Search the material for "shape" and copy each line in which it is found.

-------- Given records

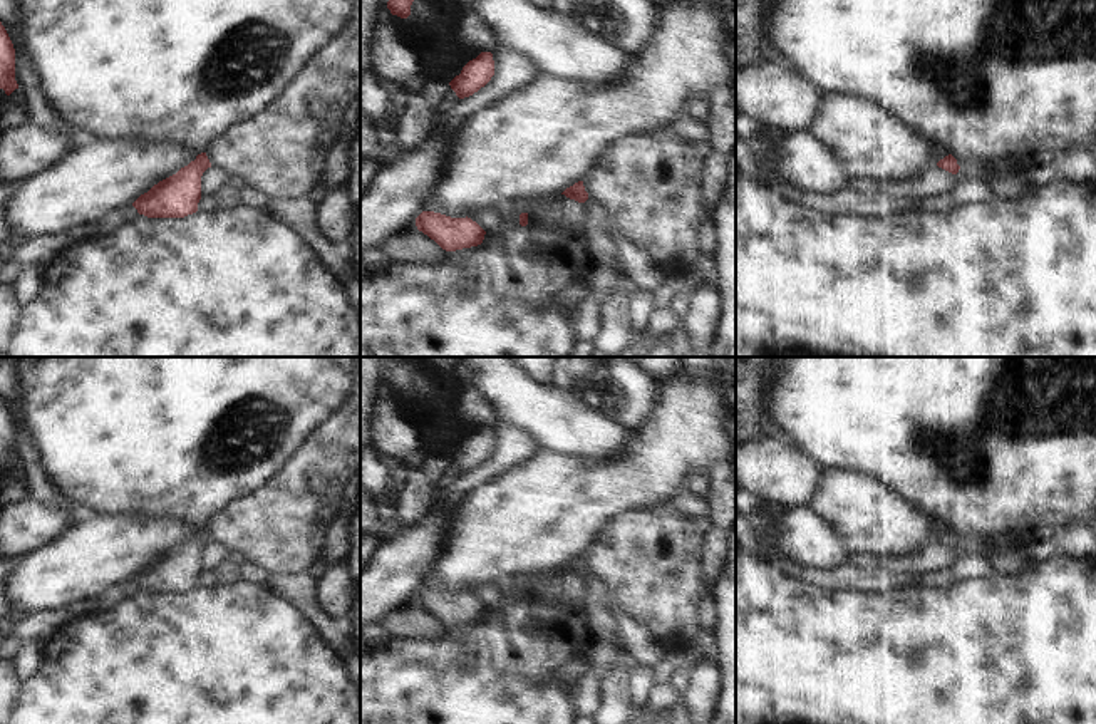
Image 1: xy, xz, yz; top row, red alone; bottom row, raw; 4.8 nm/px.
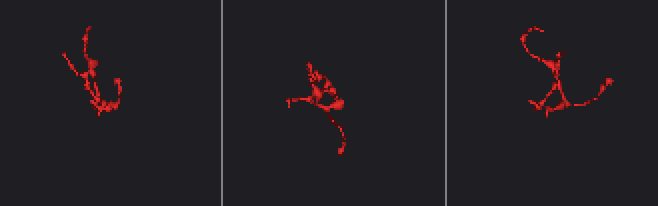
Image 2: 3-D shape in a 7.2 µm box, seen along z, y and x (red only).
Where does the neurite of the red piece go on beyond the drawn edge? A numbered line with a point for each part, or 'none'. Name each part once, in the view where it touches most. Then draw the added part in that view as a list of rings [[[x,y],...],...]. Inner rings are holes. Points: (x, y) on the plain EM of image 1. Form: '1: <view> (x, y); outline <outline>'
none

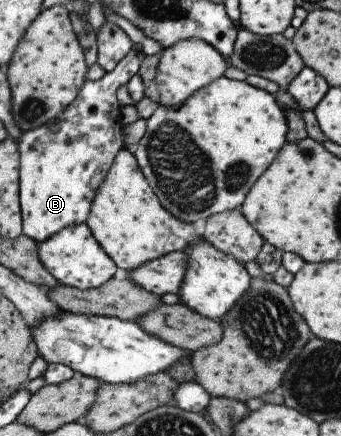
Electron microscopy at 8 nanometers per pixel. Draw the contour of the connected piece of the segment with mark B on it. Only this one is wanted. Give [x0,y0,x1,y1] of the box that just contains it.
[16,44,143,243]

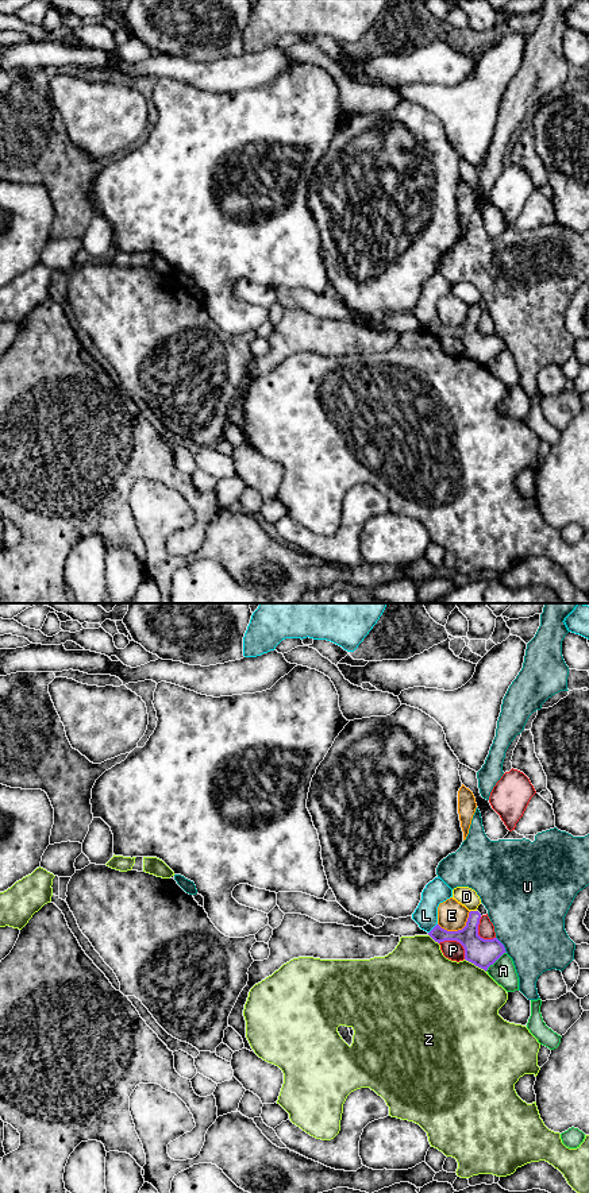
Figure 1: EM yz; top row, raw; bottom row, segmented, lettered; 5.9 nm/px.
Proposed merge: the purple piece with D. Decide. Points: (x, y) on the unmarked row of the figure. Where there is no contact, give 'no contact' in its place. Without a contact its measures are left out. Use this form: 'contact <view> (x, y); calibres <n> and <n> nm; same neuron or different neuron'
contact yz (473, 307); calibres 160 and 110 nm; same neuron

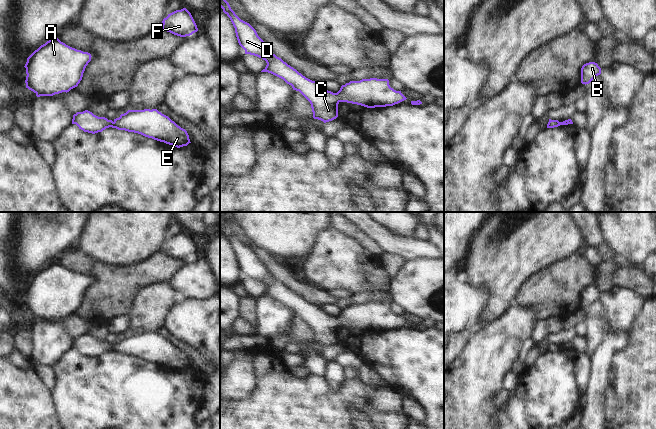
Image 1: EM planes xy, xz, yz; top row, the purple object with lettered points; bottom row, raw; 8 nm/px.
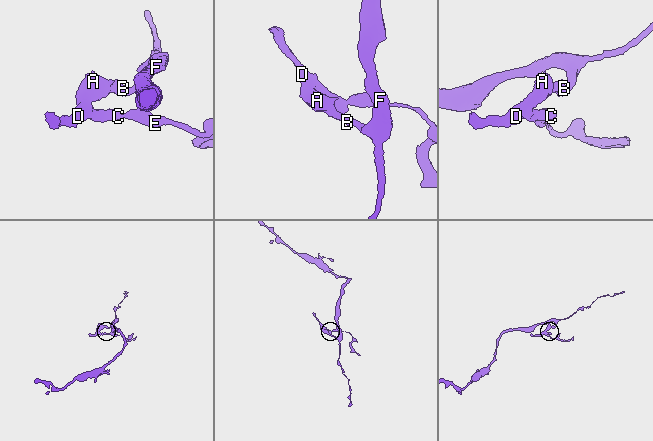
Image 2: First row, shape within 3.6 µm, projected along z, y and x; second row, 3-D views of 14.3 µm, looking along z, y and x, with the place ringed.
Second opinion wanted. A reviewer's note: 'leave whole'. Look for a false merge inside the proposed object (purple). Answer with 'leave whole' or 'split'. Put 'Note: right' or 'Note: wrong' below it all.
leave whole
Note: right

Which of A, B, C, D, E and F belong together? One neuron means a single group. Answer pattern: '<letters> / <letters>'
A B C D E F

----------------

- **Finished task**:
Image 2: 3-D shape in a 7.2 µm box, seen along z, y and x (red only).
Image 2: First row, shape within 3.6 µm, projected along z, y and x; second row, 3-D views of 14.3 µm, looking along z, y and x, with the place ringed.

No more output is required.